- [Try it]: Some lines in the data below hold the string "depth". Report how many, as a bare number.

- [Stored data]:
:::
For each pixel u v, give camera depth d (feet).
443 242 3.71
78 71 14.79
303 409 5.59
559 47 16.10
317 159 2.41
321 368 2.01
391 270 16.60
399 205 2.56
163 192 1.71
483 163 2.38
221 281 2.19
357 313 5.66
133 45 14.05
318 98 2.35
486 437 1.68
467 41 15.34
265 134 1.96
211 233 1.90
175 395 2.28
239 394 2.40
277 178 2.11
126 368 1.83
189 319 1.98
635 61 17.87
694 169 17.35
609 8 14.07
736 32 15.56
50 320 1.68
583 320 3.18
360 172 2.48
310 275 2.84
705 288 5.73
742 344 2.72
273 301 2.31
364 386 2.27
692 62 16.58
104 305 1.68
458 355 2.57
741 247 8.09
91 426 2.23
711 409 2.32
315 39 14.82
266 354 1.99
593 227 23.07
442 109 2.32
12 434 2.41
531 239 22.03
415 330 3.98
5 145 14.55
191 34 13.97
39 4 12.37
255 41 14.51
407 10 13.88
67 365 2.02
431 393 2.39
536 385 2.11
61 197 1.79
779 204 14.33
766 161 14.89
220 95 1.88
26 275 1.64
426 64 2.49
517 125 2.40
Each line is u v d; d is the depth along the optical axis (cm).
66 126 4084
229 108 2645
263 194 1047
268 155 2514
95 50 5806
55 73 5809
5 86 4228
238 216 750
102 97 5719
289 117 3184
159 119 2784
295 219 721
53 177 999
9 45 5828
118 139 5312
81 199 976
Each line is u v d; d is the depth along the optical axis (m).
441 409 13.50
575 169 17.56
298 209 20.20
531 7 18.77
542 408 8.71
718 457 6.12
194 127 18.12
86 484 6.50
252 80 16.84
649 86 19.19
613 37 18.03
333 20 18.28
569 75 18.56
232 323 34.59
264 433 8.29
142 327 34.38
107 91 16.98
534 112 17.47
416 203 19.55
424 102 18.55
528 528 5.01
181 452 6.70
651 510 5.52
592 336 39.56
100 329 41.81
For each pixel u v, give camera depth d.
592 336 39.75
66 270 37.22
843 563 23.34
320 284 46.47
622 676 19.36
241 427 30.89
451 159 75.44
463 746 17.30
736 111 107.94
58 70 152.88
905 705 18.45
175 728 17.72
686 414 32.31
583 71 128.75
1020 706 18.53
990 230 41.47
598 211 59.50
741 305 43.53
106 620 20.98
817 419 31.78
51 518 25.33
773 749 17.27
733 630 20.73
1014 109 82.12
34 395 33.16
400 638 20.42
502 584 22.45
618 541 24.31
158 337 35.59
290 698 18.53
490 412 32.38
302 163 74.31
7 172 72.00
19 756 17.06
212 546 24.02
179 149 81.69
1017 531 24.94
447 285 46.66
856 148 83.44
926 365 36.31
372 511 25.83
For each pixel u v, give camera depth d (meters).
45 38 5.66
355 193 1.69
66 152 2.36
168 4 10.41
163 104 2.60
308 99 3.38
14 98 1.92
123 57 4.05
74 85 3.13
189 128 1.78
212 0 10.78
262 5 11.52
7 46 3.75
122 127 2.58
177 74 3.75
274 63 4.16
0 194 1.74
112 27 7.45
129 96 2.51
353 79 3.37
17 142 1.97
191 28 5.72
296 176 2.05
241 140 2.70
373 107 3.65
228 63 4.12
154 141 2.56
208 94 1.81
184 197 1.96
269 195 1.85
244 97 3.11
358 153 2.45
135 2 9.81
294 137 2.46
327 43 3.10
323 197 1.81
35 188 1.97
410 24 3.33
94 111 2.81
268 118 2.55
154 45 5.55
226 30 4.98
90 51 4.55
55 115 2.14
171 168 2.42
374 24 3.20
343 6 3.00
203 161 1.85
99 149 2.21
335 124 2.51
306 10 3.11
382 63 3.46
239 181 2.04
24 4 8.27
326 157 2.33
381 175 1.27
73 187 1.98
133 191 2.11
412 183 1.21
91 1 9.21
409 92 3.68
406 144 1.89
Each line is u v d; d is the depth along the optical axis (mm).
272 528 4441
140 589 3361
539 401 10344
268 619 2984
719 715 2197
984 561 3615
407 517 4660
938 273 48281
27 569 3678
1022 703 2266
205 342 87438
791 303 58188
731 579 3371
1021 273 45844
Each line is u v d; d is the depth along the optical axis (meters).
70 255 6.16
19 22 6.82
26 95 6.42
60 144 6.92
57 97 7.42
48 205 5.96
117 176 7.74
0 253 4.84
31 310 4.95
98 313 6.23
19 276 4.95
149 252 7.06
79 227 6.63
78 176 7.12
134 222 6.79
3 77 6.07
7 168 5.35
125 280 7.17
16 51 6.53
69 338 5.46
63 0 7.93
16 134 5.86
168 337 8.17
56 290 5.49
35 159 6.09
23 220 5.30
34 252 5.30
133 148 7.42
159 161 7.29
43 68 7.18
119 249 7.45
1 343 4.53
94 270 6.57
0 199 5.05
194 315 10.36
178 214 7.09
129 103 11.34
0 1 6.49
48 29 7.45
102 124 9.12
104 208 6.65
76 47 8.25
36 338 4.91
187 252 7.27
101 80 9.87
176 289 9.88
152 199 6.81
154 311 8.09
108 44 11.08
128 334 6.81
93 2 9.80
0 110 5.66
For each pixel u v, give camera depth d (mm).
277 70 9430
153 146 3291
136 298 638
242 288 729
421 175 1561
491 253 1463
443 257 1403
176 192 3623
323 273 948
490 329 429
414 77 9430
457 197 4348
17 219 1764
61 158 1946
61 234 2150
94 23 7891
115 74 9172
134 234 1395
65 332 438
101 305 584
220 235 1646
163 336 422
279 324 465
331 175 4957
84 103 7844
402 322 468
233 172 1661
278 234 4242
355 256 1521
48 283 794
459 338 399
:::
- [Answer space]: 8